Commercial coffee is designed not to surprise you. Specialty coffee is designed to make you ask: What was that?
How to Recognize Specialty Coffee Before Buying It
When looking for specialty coffee, these are the indicators that matter:
The package should include:
- Country and region of origin (not just "Colombia" — ideally department or farm)
- Bean variety
- Process (washed, natural, honey)
- Roast date (not just a "best before" date — but when it was roasted)
- Growing altitude (quality indicator)
What shouldn't be there:
- Descriptions like "premium blend" without specific origin
- Only an expiration date with no roast date
- Artificial flavorings
In the cup:
- It shouldn't taste bitter if brewed correctly
- It should have recognizable notes (chocolate, fruits, flowers, nuts)
- The aftertaste should be pleasant and last at least 20–30 seconds
- As it cools, it should taste different but equally interesting (or better)
Colombian Coffee and Specialty Coffee: A Natural Partnership
Colombia produces some of the most recognized specialty coffees in the world — and it's no coincidence.
Colombian geography is perfect for quality coffee: altitudes between 1,200 and 2,200 meters in the Andes, two harvest periods per year (allowing fresh beans practically year-round), unique microclimates in regions like Huila, Nariño, Cauca, Antioquia, and the Coffee Axis, and a coffee tradition spanning more than 150 years.
At Cocora, we bring beans born in that geography — from the Cocora Valley and the mountains surrounding it — roasted with precision so they reach your cup with their entire story intact.
We add nothing.
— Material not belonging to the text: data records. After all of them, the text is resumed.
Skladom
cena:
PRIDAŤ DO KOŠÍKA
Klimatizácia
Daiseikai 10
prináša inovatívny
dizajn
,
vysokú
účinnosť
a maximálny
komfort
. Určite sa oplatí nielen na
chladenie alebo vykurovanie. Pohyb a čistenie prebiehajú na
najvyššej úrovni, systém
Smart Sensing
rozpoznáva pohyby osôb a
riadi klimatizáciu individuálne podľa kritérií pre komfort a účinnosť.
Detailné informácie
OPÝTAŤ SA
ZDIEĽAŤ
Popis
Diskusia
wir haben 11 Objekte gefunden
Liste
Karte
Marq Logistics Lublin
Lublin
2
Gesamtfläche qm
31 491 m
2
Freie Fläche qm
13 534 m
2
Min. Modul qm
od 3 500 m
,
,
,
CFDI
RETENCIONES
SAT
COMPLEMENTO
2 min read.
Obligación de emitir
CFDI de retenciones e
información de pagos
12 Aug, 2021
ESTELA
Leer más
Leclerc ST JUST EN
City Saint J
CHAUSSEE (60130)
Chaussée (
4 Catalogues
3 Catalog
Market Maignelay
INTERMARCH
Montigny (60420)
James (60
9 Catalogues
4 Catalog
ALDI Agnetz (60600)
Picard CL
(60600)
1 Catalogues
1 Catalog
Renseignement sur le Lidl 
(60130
We take nothing away. We simply respect what the land already made.
The Next Step
If you've never had specialty coffee, the first sip can be disorienting — especially if you're coming from chain coffee. Your brain looks for the familiar flavor and finds something completely different.
Give it a second chance. And a third. Try it black, without milk or sugar, to feel what the coffee has to say on its own. Try different origins. Notice the differences.
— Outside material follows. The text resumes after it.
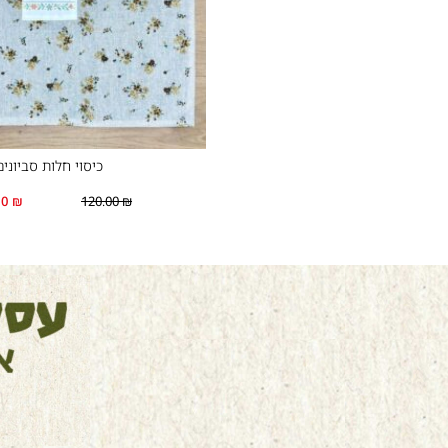
כיסוי חלות סביונים
00
₪
120.00
₪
At some point, looking at a dark, generic espresso will feel like a step backward. Not because you've become a coffee snob — but because you'll know what's possible in a cup.
Discover our single-origin Colombian coffees →
Frequently Asked Questions
Is all coffee from Colombia specialty coffee? No. Colombia produces both commercial and specialty coffee. The difference lies in the quality standard of the bean, the production process, and certification. A coffee can be Colombian and mediocre; it can come from a famous region and still be commodity coffee.
Is organic coffee the same as specialty coffee? Not necessarily. "Organic" refers to farming practices without synthetic pesticides. "Specialty" refers to the sensory quality of the bean. A coffee can be organic and low quality, or specialty without organic certification.
Can I brew specialty coffee in an automatic drip machine? Yes. Although methods like the V60, Chemex, or French Press allow more control, a well-calibrated automatic drip machine can also do justice to a great bean. The most important factors are filtered water, fresh grind, and the right ratio.
How long after the roast date should I drink it? The ideal window for most specialty coffees is between 7 and 21 days after roasting. Freshly roasted coffee is still "off-gassing" CO2 and can taste flat. After 30–45 days, the volatile aromatics begin to degrade. Always look for the roast date — not just the expiration date.
Does specialty coffee have more caffeine? Not necessarily. Caffeine content depends more on the bean variety (robusta has more than arabica) and the brewing method than the specialty level. In fact, many specialty coffees are 100% arabica, which has less caffeine than the robusta frequently used in commercial blends.